To me, it's the supporters of the standards who can't see the difference. It really doesn't matter what the standards are, because there are a handful of curriculum companies writing the lousy textbooks geared to the standards.
No, you are absolutely have to differentiate between the standards and the curriculum. I'm sorry that your district seems to be failing its students, but you can't blame CC when other districts in the country are successfully educating their students with the same standards but better curricula.
Blaming the standards is like blaming a recipe for a bad meal, when the real problem is that you bought spoiled ingredients.
Also, since I have personal experience in this, you should know that not all districts purchase their curricula. My district develops its own, and I wrote the curriculum for one of our subject areas last summer. Your district doesn't have to purchase an inferior product.
Also, while the standards people like to post seem "reasonable" the underpinnings of them are not. What I don't see in the standards everyone likes to tout as so reasonable is that all of a sudden your 5th grader needs to read at a 7th grade level literally overnight. That 6th grade topics are being shoved down to 1st grade. That younger kids who are concrete thinkers are being asked to think abstractly, when it is not even developmentally appropriate.

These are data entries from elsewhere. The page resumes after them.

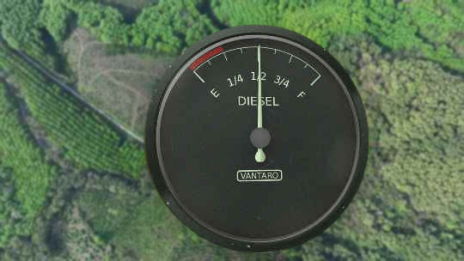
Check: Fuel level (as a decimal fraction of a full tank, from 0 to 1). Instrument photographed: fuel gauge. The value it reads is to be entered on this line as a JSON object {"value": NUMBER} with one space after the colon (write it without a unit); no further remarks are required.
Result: {"value": 0.5}
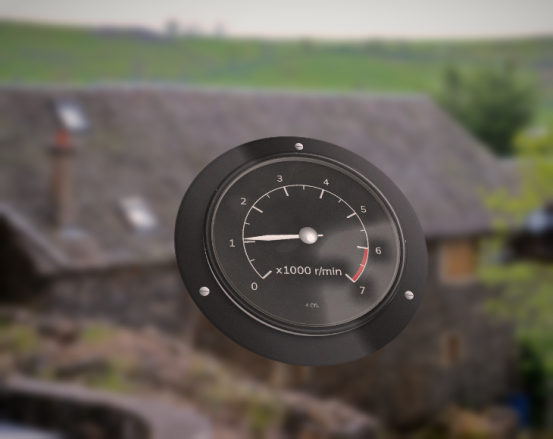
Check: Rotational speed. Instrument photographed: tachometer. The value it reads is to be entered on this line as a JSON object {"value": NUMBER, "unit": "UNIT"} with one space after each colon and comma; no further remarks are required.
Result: {"value": 1000, "unit": "rpm"}
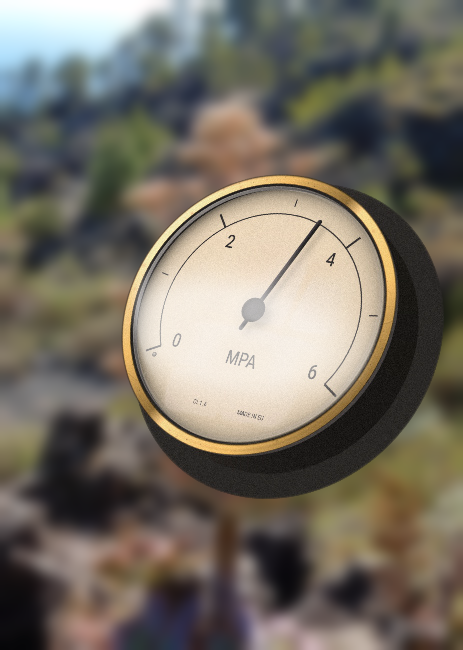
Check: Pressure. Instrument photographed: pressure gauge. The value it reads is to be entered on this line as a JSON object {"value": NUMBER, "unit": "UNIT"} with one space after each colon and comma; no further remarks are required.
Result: {"value": 3.5, "unit": "MPa"}
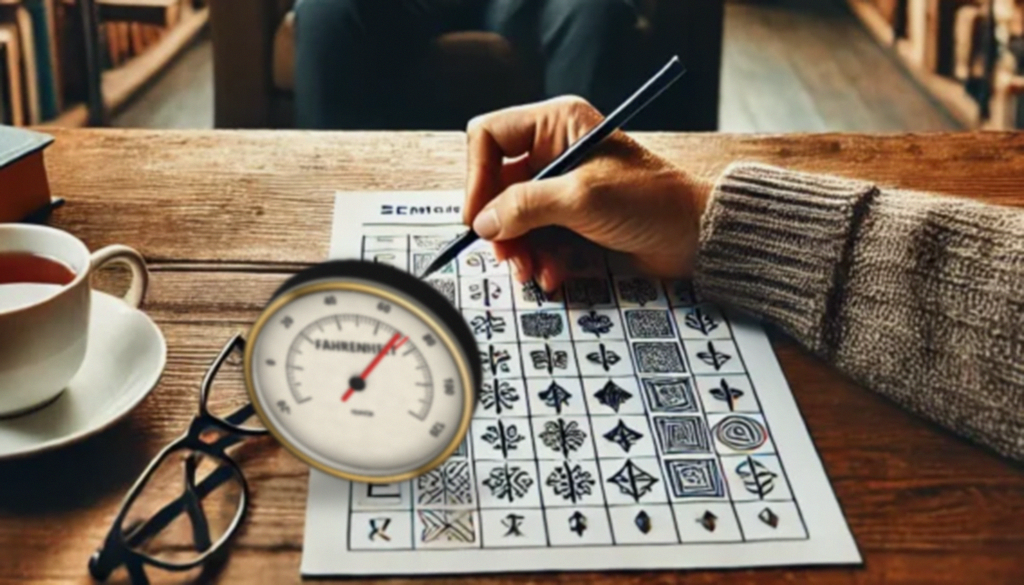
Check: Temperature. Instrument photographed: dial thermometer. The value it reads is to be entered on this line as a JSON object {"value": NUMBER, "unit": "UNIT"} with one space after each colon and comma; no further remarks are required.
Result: {"value": 70, "unit": "°F"}
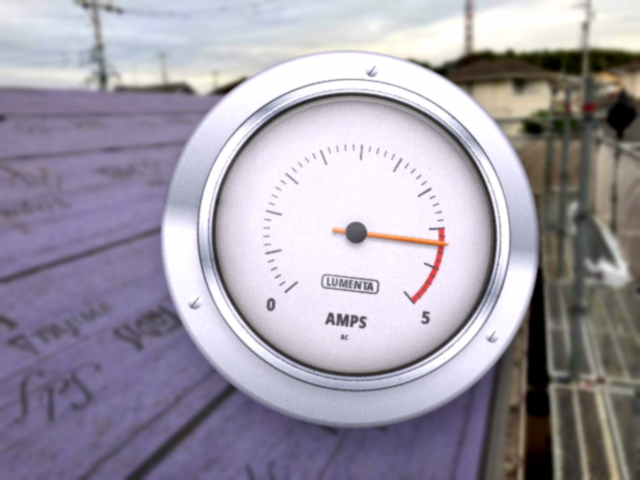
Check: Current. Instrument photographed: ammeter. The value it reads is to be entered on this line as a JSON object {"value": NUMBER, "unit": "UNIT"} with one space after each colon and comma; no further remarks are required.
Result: {"value": 4.2, "unit": "A"}
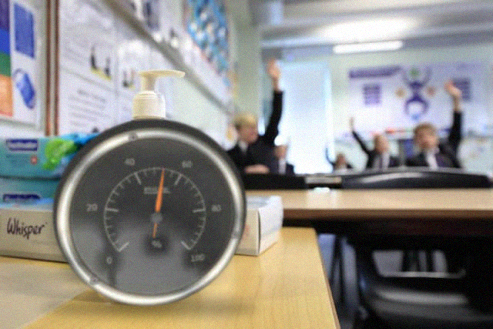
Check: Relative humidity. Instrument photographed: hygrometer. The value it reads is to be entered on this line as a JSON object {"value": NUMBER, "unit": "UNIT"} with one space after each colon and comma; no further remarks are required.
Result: {"value": 52, "unit": "%"}
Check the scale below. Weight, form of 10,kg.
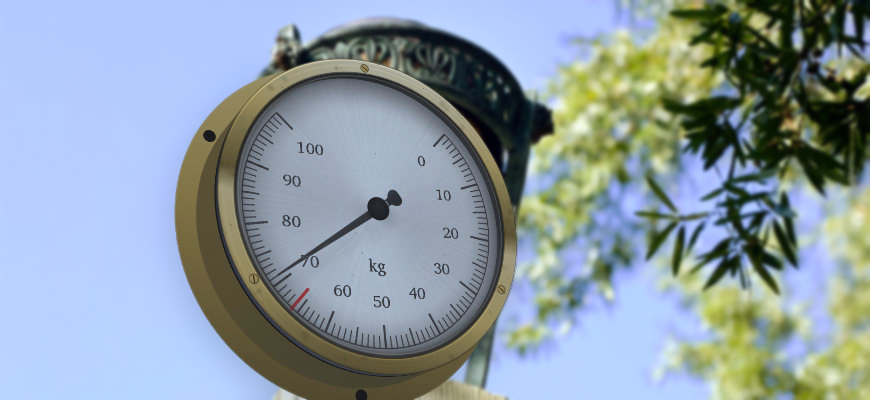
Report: 71,kg
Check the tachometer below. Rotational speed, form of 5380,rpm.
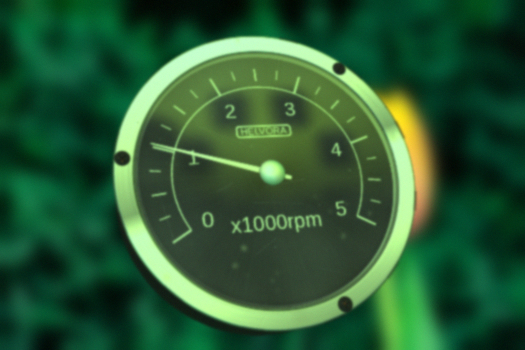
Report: 1000,rpm
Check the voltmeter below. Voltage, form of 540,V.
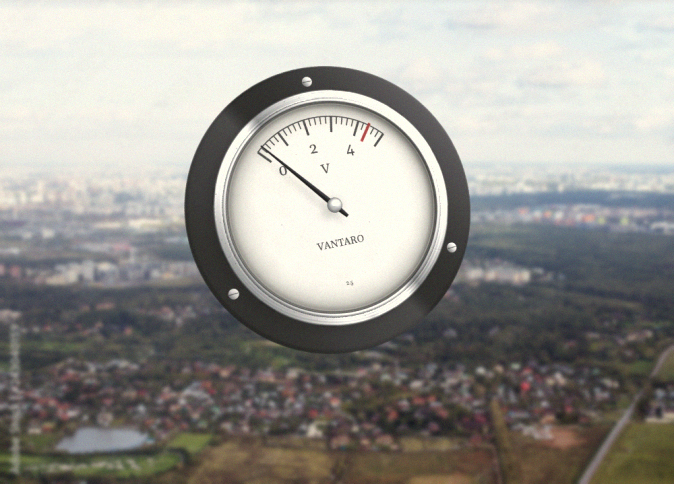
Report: 0.2,V
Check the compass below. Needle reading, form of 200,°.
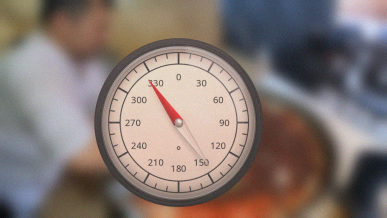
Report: 325,°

The reality is that the standards are appropriate for the various ages. I'm sorry your district seems to have not been preparing its students to meet grade-level expectations, but that is the fault of the district, not the standards. And, if the district suddenly expected its students to meet the expectations without providing support during the transition, they, not the standards, are at fault.

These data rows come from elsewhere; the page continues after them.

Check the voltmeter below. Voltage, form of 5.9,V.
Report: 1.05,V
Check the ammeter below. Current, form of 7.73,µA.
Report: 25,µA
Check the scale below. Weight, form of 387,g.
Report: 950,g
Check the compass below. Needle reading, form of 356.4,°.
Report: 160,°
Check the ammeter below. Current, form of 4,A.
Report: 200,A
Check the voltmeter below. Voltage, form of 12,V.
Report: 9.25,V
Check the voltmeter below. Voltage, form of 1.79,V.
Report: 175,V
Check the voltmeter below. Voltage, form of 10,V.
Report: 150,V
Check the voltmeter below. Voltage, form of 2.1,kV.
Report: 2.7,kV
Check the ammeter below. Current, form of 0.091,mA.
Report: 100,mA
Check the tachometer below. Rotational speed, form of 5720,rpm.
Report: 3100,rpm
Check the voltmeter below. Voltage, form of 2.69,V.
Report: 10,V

And again I ask, please point to a specific standard that supports your argument that 1st graders are bring expected to do 6th grade level work. I'm an educator and a parent, and I've read the standards. There isn't one that I've read that I believe isn't developmentally appropriate.
Special Education kids will be tested for hours and hours at grade level -- even if they are in remedial classes and have NEVER been taught grade level curriculum. The are expected to sit there and take tests they can't even read.
I actually agree that this is an issue. However, it is determined by the state, and has been going on long before Common Core.
The other thing is: Most teachers haven't remotely internalized this radicalized way of teaching. They don't know what they are doing, so they can't teach it well.
In many districts, this isn't a radicalized or new way of teaching. Maybe it is in yours, but it certainly is not in mine. Where we live, students have been taught this way for quite some time, and I've seen them develop excellent problem-solving and critical thinking skills. I think you are looking at this through a very narrow lens and forgetting that, while your district seems to be lacking in many areas, there are other school districts that have been very successful in educating their students using CC and similar standards.
I do think that some of the basics are not emphasized as much as I had growing up, but as a parent it is my job to make sure my children have the foundation they need (i.e., math facts).